Recommencer à zéro

Il y a exactement deux mois, j’ai fait une Céline de moi-même; je suis partie incognito, bien dans ma peau, dans un pays où personne ne sait qui je suis.

Les soixante derniers jours ont passé à la vitesse de l’éclair; j’ai foncé dans le tas. J’ai eu le temps de m’installer dans une autre vie, de rendre mon appart’ confortable, de découvrir mon quartier et une bonne partie de ma ville, de m’habituer à un nouveau beat de travail, de me faire quelques amis, d’apprendre une base d’italien (en commençant par l’alphabet, you know) et de manger beaucoup (beaucoup).

Malgré les photos bin cute de ma dolce vita et de mes spritzs sur Instagram, chaque jour was a struggle. C’était comme marcher dans un épais brouillard; tout était long, compliqué. Commander un café, acheter une paire de chaussures, lire le journal, dater, cuisiner mon plat préféré, me déplacer du point A au point B, exprimer des émotions complexes dans ma seconde langue, trouver des tampons, mettre la main sur du shampoing qui a de l’allure qui ne coûte pas tout l’or des hommes.

Tou-te.

Je me suis aventuré à tâtons (souvent avec l’aide de Google Map) et chaque mini-accomplissement devenait une grande victoire. Jamais j’aurais pensé avoir le goût d’highfiver un étranger après l’avoir l’aidé à retrouver son chemin – en italien – dans mon propre quartier. C’est l’fun de se sentir si fière pour une pourtant très petite patente.

Mais plus j’avance, de moins en moins dans l’obscurité, plus je me rends compte que se déraciner de cette façon ça vient aussi avec l’immense sentiment d’être… inadéquate.

 Partout.

Tout le temps.

Je ne connais ni la langue, ni les coutumes, ni la culture, ni la politique de mon nouveau pays.
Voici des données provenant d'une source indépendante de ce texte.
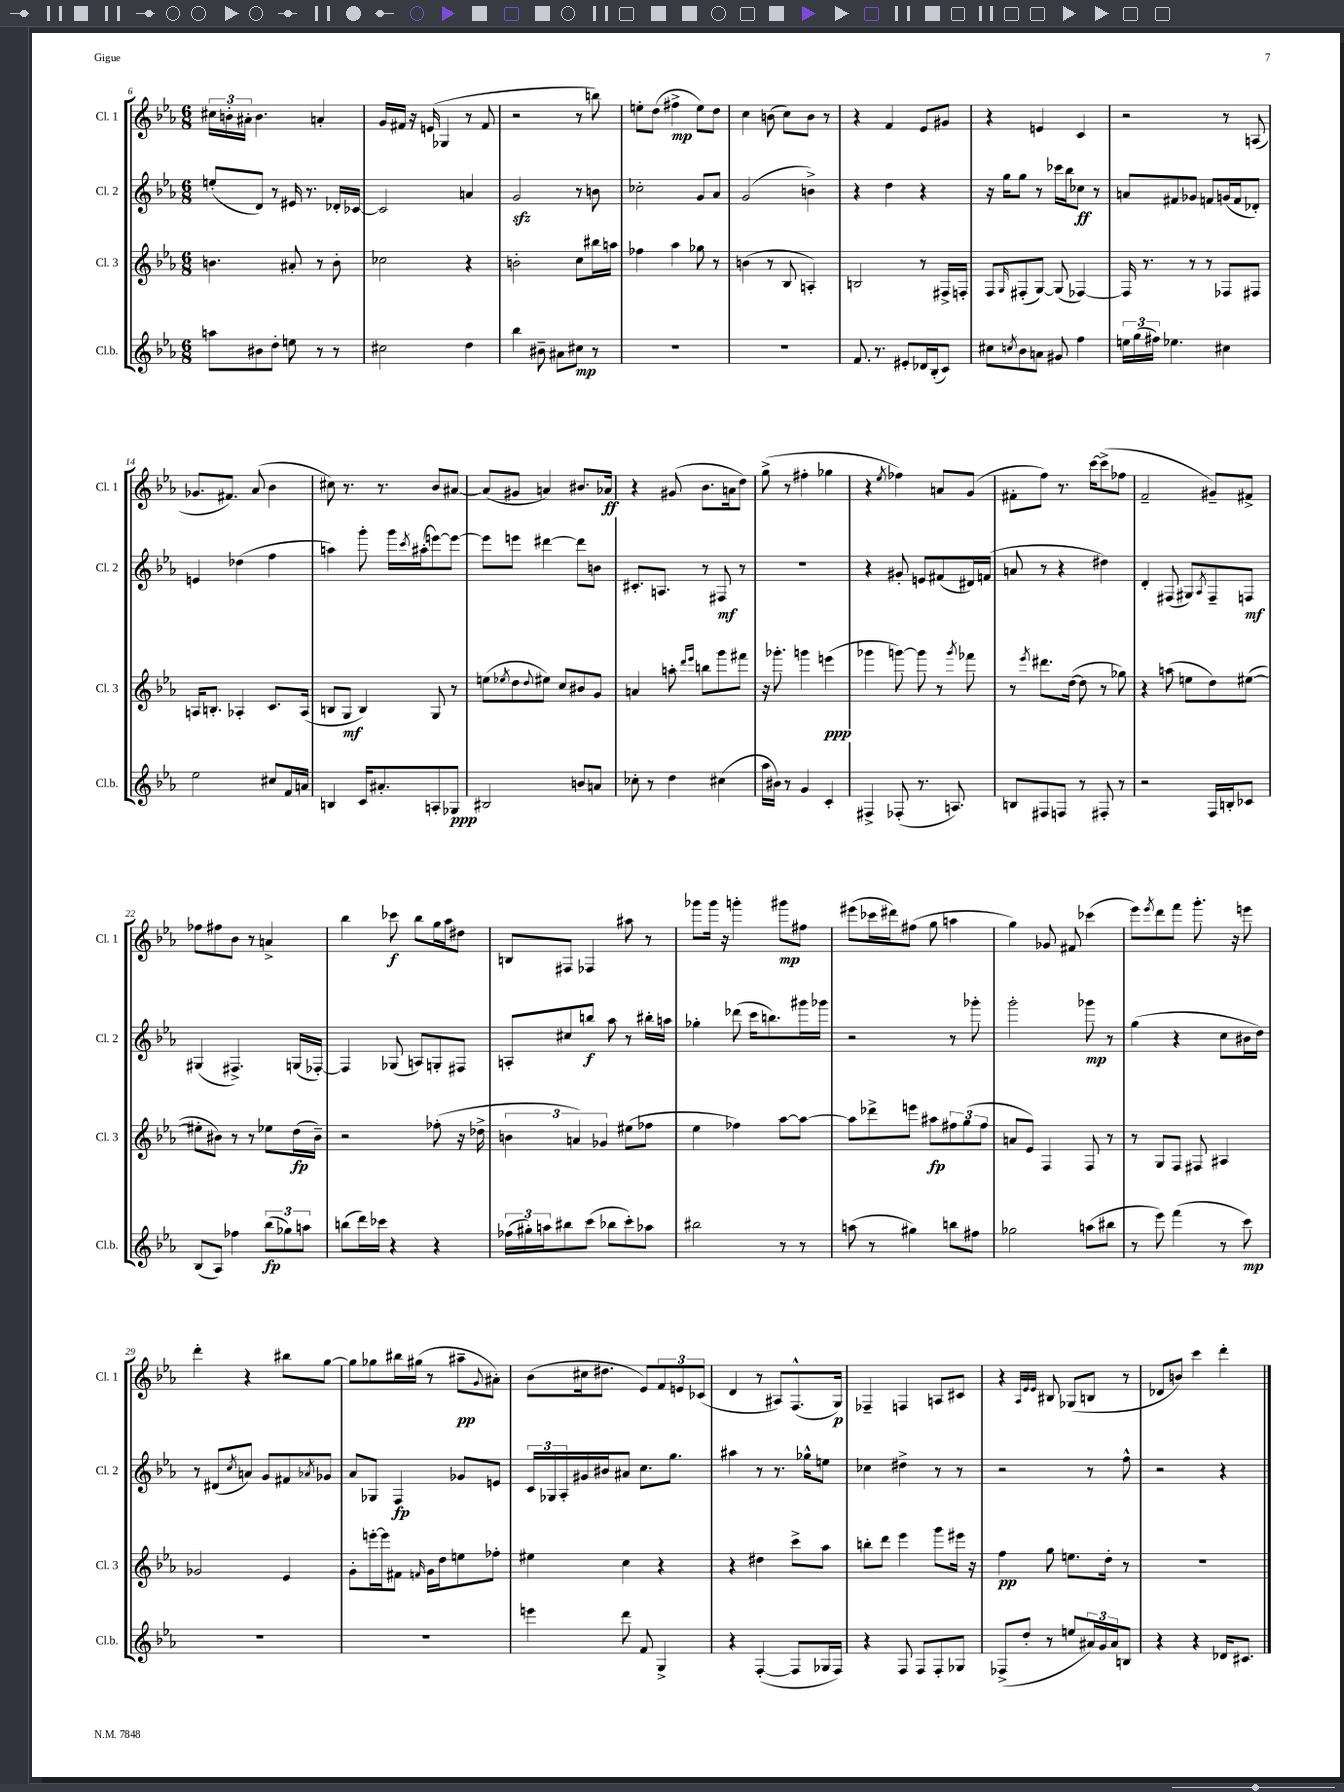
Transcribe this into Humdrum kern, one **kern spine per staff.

**kern	**kern	**kern	**kern
*staff4	*staff3	*staff2	*staff1
*clefG2	*clefG2	*clefG2	*clefG2
*k[b-e-a-]	*k[b-e-a-]	*k[b-e-a-]	*k[b-e-a-]
*M6/8	*M6/8	*M6/8	*M6/8
8aa	4.b	(8ee'	24cc#
.	.	.	24b'
.	.	.	24a#'
8b#	.	8d)	4.b
8dd'	.	8r	.
8ee	8a#'	16e#	.
.	.	8.r	.
8r	8r	.	4a'
8r	8b'	16d-'	.
.	.	[16c-	.
=	=	=	=
2cc#	2cc-	2c-]	16g
.	.	.	16f#
.	.	.	16r
.	.	.	(16e
.	.	.	4G-
4dd	4r	4a	8r
.	.	.	8f#
=	=	=	=
4bb-	2b'	2g	2r
8b#~	.	.	.
8a#	.	.	.
8cc#	8cc	8r	8r
8r	16bb#	8b	8bb)
.	16aa	.	.
=	=	=	=
2.r	4ff-	2cc-'	8ee'
.	.	.	(8dd
.	4aa-	.	4ff#^
.	8gg-	8g	8ee)
.	8r	8a-	8dd
=	=	=	=
2.r	(4b	(2g	4cc
.	8r	.	(8b
.	8B-	.	8cc)
.	4A')	4b^)	8b
.	.	.	8r
=	=	=	=
8.f	2B	4r	4r
8.r	.	.	.
.	.	4dd	4f
8e#'	.	.	.
16d-	8r	4r	8e-
(16B-'	.	.	.
8c)	16F#^	.	8g#
.	16F'	.	.
=	=	=	=
8cc#	8F	16r	4r
.	.	16gg	.
8qcc	16qqG	.	.
8b-	(8F#'	8gg	.
8a	[8G)	8r	4e
8g#	(8G]	16ccc-	.
.	.	16bb-	.
4ff	[4F-)	8cc-	4c
.	.	8r	.
=	=	=	=
24ee	16F-]	8a	2r
(24gg	.	.	.
.	8.r	.	.
24ff#)	.	.	.
4.ee-	.	8f#	.
.	8r	8g-	.
.	8r	8f	.
4cc#	8F-	(16g	8r
.	.	16f	.
.	8F#	8d-')	(8A
=	=	=	=
2ee-	16A	4e	8.g-
.	8.B'	.	.
.	.	.	8.f#)
.	4A-'	(4dd-	.
.	.	.	(8a-
8cc#	8.c	4ff	4b-
16f	.	.	.
16a	(16A-	.	.
=	=	=	=
4B	8B	4aa)	8cc#)
.	8G	.	8.r
16c	4B)	8ggg'	.
8.a#'	.	.	8.r
.	.	16ggg	.
.	.	8qccc	.
.	.	(16aa#'	.
8A'	8G	[8eee)	8b-
8G-	8r	8eee_	[8a#
=	=	=	=
2B#	(8ee	8eee]	(8a#]
.	8qee-	.	.
.	8dd	8eee	8g#
.	8qqdd	.	.
.	8ee#)	[4ddd#	4a)
.	8cc	.	.
8b	8b#	8ddd#]	8.b#
8a	8g	8b	.
.	.	.	16a-
=	=	=	=
8cc-'	4a	8.c#'	4r
8r	.	.	.
.	.	8.A	.
4dd	8aa'	.	(8g#
.	16qqddd	.	.
.	16qqeee-	.	.
.	8bb	8r	8.b-
(4cc#	8ggg	8F#	.
.	.	.	16a
.	8fff#	8r	8dd)
=	=	=	=
16aa-	16r	2.r	(8gg^
16b#)	8.ggg-'	.	.
8r	.	.	8r
4g	4ggg	.	4ff#'
4c'	(4eee	.	4gg-
=	=	=	=
4F#^	4ggg-	4r	4r
.	.	.	8qee-
(8F-'	[8ggg)	8g#'	4ff-)
8.r	8ggg]	8e	.
.	8r	(8f#	8a
8.A)	.	.	.
.	8qggg	.	.
.	8fff-	16d#)	(8g
.	.	(16f	.
=	=	=	=
8B	8r	8a	8f#'
.	8qeee-	.	.
8F#	8.ddd#	8r	8ff)
8F	.	4r	8.r
.	([16dd	.	.
8r	8dd]	.	.
.	.	.	[16ccc
8F#'	8r	4dd#)	(8ccc^]
8r	8gg-)	.	8ff-
=	=	=	=
2r	4r	4d'	2f~
.	(8aa	(8F#	.
.	8ee	8G#)	.
.	.	8qA-	.
16F	8dd)	8F#~	8g#~)
16B'	.	.	.
8c-	([8ee#	8F	8f#^
=	=	=	=
(8B-	8ee#']	(4G#	8ff-
8A-)	8b#)	.	8ff#
4ff-	8r	4.F#^)	8b-
.	8r	.	8r
(12bb-	8ee-	.	4a^
12gg-)	.	.	.
.	(16dd	(16G	.
12aa	.	.	.
.	16b#~)	[16F-')	.
=	=	=	=
(8bb	2r	4F-]	4bb-
16ddd)	.	.	.
16ccc-	.	.	.
4r	.	(8G-	8ccc-
.	.	8A)	8bb-
4r	(8ff-'	8G'	16gg
.	.	.	16aa-
.	16r	8F#	8dd#
.	16dd-^	.	.
=	=	=	=
(24ff-	6b	8A'	8B
24gg#')	.	.	.
24aa	.	.	.
8bb#	.	8cc#	8F#
.	6a)	.	.
(8ccc	.	8bb	4F-
.	6g-	.	.
8bb-	.	8aa-	.
8ccc')	(8ee#	8r	8aa#
8aa-	8ff-	16bb#'	8r
.	.	16aa	.
=	=	=	=
2bb#	4ee-	4gg-'	8ggg-
.	.	.	16ggg-
.	.	.	16r
.	4ff-)	(8ddd-	4ggg'
.	.	16ccc	.
.	.	8.bb)	.
8r	[8aa-	.	8ggg#
8r	8aa-_	16ggg#	8ff#
.	.	16ggg-	.
=	=	=	=
(8aa	8aa-]	2r	(8eee#
8r	8ddd-^	.	16ccc-
.	.	.	16ddd#)
4gg#)	8eee	.	(8ff#
.	8aa#	.	8gg
8bb	12ff#	8r	4aa
.	(12gg	.	.
8ff#	.	8ggg-'	.
.	12ff#	.	.
=	=	=	=
2gg-	8a	2ggg'	4gg)
.	8e-)	.	.
.	4F	.	8g-
.	.	.	8f#
(8aa	8F	8ggg-	(4ccc-
8bb#	8r	8r	.
=	=	=	=
8r	8r	(4gg	8eee-)
.	.	.	8qeee-
8eee-)	8G	.	8ddd
(4fff	8F	4r	8fff
.	8F#	.	8.ggg'
8r	4A#	8cc	.
.	.	.	16r
8ccc)	.	16b#	8eee
.	.	16dd)	.
=	=	=	=
2.r	2g-	8r	4ddd'
.	.	(8d#	.
.	.	8qcc	.
.	.	8a)	4r
.	.	8g	.
.	4e-	8f#	8bb#
.	.	8qa-	.
.	.	8g-	[8gg
=	=	=	=
2.r	8g'	8a-	8gg]
.	[16eee'	8G-	8gg-
.	16eee]	.	.
.	8f#	4F	16bb#
.	.	.	(16gg#
.	16qqf	.	.
.	16g	.	8r
.	16dd	.	.
.	8ee	8g-	8aa#~
.	.	.	8qqg
.	8ff-'	8e	8a#')
=	=	=	=
4eee	4ee#	24c	(8b-
.	.	24G-	.
.	.	24A-'	.
.	.	16g#	16cc#
.	.	16b#	8.dd#
8ddd	4cc	8a#	.
8f	.	8.cc	8e-)
4G^	4r	.	12f
.	.	8.gg	.
.	.	.	12e
.	.	.	(12c-
=	=	=	=
4r	4r	4aa#	4d
([4F'	4dd#	8r	8r
.	.	8.r	8A#)
8F]	8ccc^	.	(8.F^^
.	.	16gg-^^	.
16G-	8aa-	8ee	.
16F)	.	.	16G)
=	=	=	=
4r	8bb'	4cc-	4F-~
.	8ddd	.	.
8F	4eee-	4dd#^	4F
8F	.	.	.
8F'	8ggg	8r	8A
8G-	16eee#	8r	8c#
.	16r	.	.
=	=	=	=
(8F-^	4ff	2r	4r
8dd'	.	.	.
.	.	.	32qqA-
.	.	.	32qqe-
.	.	.	32qqe-
8r	8gg	.	8B#
8ee	8.ee	.	(8G-
24a#)	.	8r	8B
24g	.	.	.
.	16dd'	.	.
24a#	.	.	.
8B	8r	8ff^^	8r
=	=	=	=
4r	2.r	2r	8d-
.	.	.	8b)
4r	.	.	4ccc
16d-	.	4r	4ddd'
8.c#	.	.	.
==	==	==	==
*-	*-	*-	*-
Basically, comme Jon Snow, j’sais rien pantoute.

Pour une pro des mots verbomotrice qui a toujours été un peu fière d’être une know-it-all, ne pas savoir bien s’exprimer ou comment tenir une conversation sur tout et rien, c’est tough en criss.

Quand j’attends sagement qu’un ami me traduise un échange, un menu ou des indications, ou qu’on m’explique comment exécuter une tâche aussi simple que d’acheter des bananes à l’épicerie, j’ai juste envie de crier : «PROMIS, GUYS. AU QUÉBEC, J’SUIS INTELLIGENTE. JE SAIS COMMENT ACHETER DES BANANES.»

C’est spécial, quand même, se sentir niaiseuse aussi souvent.

Ça fait juste deux mois que je suis ici, que vous m’direz. Et vous aurez raison. Je comprends que je dois me laisser le temps de tout assimiler et d’apprendre. Mais ça commence à jouer sur mon moral.

En attendant, ce que ma messy situation a de bon, c’est que de ne rien connaître, ça me ramène à qui je suis vraiment; pas à ce que je sais, pas à ce que je connais, mais à ma personnalité propre.

À moi.  

À comment j’arrive à écouter, à rassembler et à être empathique malgré la barrière de la langue et la différence culturelle. À comment je suis capable de dire «j’le sais pas» et «j’ai pas compris» cent fois par jour même si j’dois constamment puiser dans mon humilité. À comment j’apprends tranquillement à rire de mes erreurs, de ma vulnérabilité et de mon incapacité-de-nouvelle-expat’ au lieu d’en pleurer.  

Aujourd’hui, j’suis une petite fille (de moins en moins) maigre qui marche dans Rome, inquiète. Mais j’dois me rappeler que demain is a new day. Tsé.